● **Opdracht 1**: Neem alle rijen onder het kopje Gegevensfragmenten letterlijk over, zonder de tekst over Kees Raedts, en laat de afbeeldingen in je antwoord weg.

Kees Raedts
| Kees Raedts | ||||
|---|---|---|---|---|
| ||||
Raedts kreeg in 1970 de Zilveren Anjer
| ||||
| Algemeen | ||||
| Volledige naam | Cornelis Ernestus Petrus Maria Raedts | |||
| Geboren | 8 mei 1898 | |||
| Geboorteplaats | ||||
| Overleden | 9 april 1983 | |||
| Overlijdensplaats | ||||
| Regio | ||||
| Land | ||||
| Partij | Katholieke Volkspartij | |||
| Religie | Rooms-Katholiek | |||
| Titulatuur | ir. | |||
| Alma mater | TH Delft | |||
| Functies | ||||
| 1950-1964 | Directeur Oranje-Nassau mijnen | |||
| 1927-1966 | Raadslid Heerlen | |||
| 1932-1941 | Wethouder Heerlen | |||
| 1954-1966 | Lid Limburgse Provinciale Staten | |||
| 1963-1969 | Lid Eerste Kamer | |||
| 1967-1970 | Lid Europees Parlement | |||
| ||||
Cornelis Ernestus Petrus Maria (Kees) Raedts (Venray, 8 mei 1898 – Heerlen, 9 april 1983) was een Nederlands ingenieur, directeur, politicus en historicus. Hij werkte bij de Oranje-Nassau mijnen en daarnaast was hij politicus van de Roomsch-Katholieke Staatspartij en Katholieke Volkspartij. Hij was bijna veertig jaar raadslid van Heerlen, negen jaar wethouder, twaalf jaar lid van de Limburgse Provinciale Staten, zes jaar lid van de Eerste Kamer en drie jaar lid van het Europees Parlement.

● **Opdracht 2**: Schrijf de tekst over Kees Raedts hierboven verder vanaf het punt waar hij ophoudt.

● **Gegevensfragmenten**:
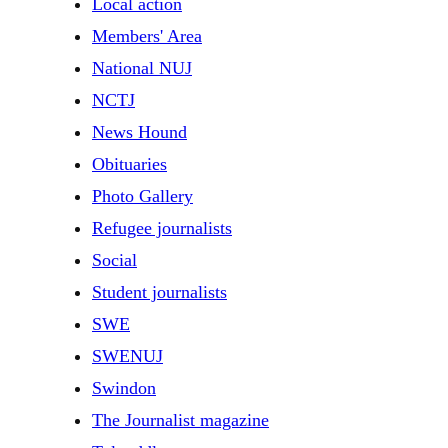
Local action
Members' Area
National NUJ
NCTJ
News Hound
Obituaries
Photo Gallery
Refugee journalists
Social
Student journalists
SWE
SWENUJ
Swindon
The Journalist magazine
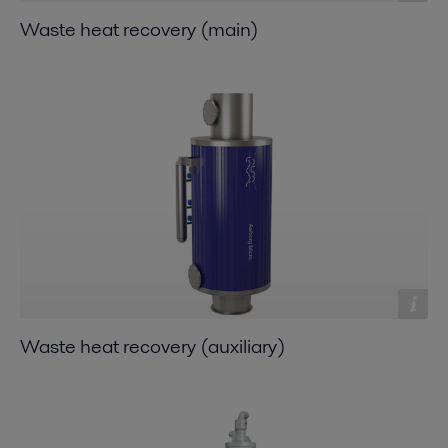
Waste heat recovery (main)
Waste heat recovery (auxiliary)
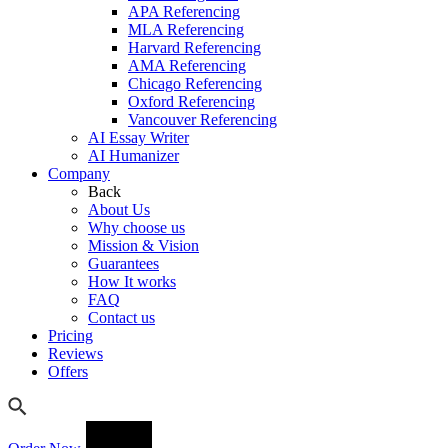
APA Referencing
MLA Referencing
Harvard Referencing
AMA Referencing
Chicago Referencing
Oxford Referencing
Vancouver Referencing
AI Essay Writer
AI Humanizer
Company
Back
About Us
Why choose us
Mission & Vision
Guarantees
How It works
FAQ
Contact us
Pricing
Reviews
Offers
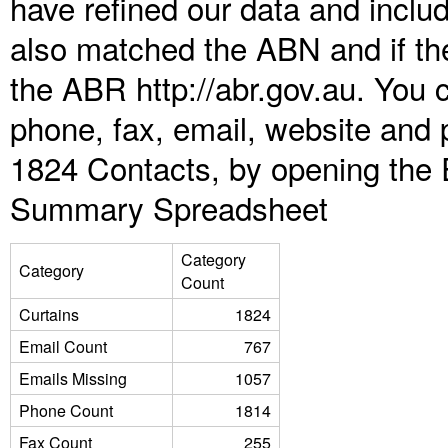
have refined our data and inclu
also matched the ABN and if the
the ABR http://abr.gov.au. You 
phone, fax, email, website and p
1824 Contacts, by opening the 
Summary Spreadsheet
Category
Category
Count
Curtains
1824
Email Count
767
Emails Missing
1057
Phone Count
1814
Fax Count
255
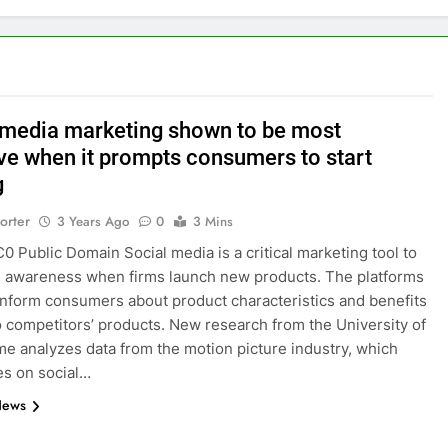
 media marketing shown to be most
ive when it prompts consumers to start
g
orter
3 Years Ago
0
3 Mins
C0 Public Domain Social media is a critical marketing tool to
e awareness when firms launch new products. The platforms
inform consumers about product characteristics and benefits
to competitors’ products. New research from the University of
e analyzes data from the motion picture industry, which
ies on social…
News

● **Antwoordvak 1**:
Local action
Members' Area
National NUJ
NCTJ
News Hound
Obituaries
Photo Gallery
Refugee journalists
Social
Student journalists
SWE
SWENUJ
Swindon
The Journalist magazine
Waste heat recovery (main)
Waste heat recovery (auxiliary)
APA Referencing
MLA Referencing
Harvard Referencing
AMA Referencing
Chicago Referencing
Oxford Referencing
Vancouver Referencing
AI Essay Writer
AI Humanizer
Company
Back
About Us
Why choose us
Mission & Vision
Guarantees
How It works
FAQ
Contact us
Pricing
Reviews
Offers
have refined our data and inclu
also matched the ABN and if the
the ABR http://abr.gov.au. You 
phone, fax, email, website and p
1824 Contacts, by opening the 
Summary Spreadsheet
Category
Category
Count
Curtains
1824
Email Count
767
Emails Missing
1057
Phone Count
1814
Fax Count
255
 media marketing shown to be most
ive when it prompts consumers to start
g
orter
3 Years Ago
0
3 Mins
C0 Public Domain Social media is a critical marketing tool to
e awareness when firms launch new products. The platforms
inform consumers about product characteristics and benefits
to competitors’ products. New research from the University of
e analyzes data from the motion picture industry, which
ies on social…
News

● **Antwoordvak 2**:
Levensloop
Ingenieur en directeur
Na afronding van de hogereburgerschool aan Rolduc (1910-1915)[1] ging Raedts mijnbouwkunde studeren aan de Technische Hogeschool Delft. Na zijn afstuderen in 1921 ging hij aan het werk bij de Oranje-Nassaumijnen.[2] Zijn voorgangers en collega ingenieurs hadden gestudeerd in Luik of Aken. Raedts was de eerste mijnbouwingenieur met een Nederlandse opleiding.
Raedts maakte snel carrière. Hij begon in 1921 als adjunct-ingenieur. In 1923 werd hij bedrijfsingenieur op de Oranje Nassau IV (Heksenberg) en in 1929 stapte hij over naar de III (Heerlerheide). In 1945 werd hij hoofdingenieur op de ON I en in april 1949 werd hij hoofdbedrijfsingenieur van de vier Oranje-Nassau Mijnen. In juni 1950 werd hij, als eerste Limburger, directeur.[3] Ondertussen was hij bestuurslid van de Mijnindustrieraad. In 1961 vierde hij zijn veertigjarig jubileum en drie jaar later ging hij met pensioen.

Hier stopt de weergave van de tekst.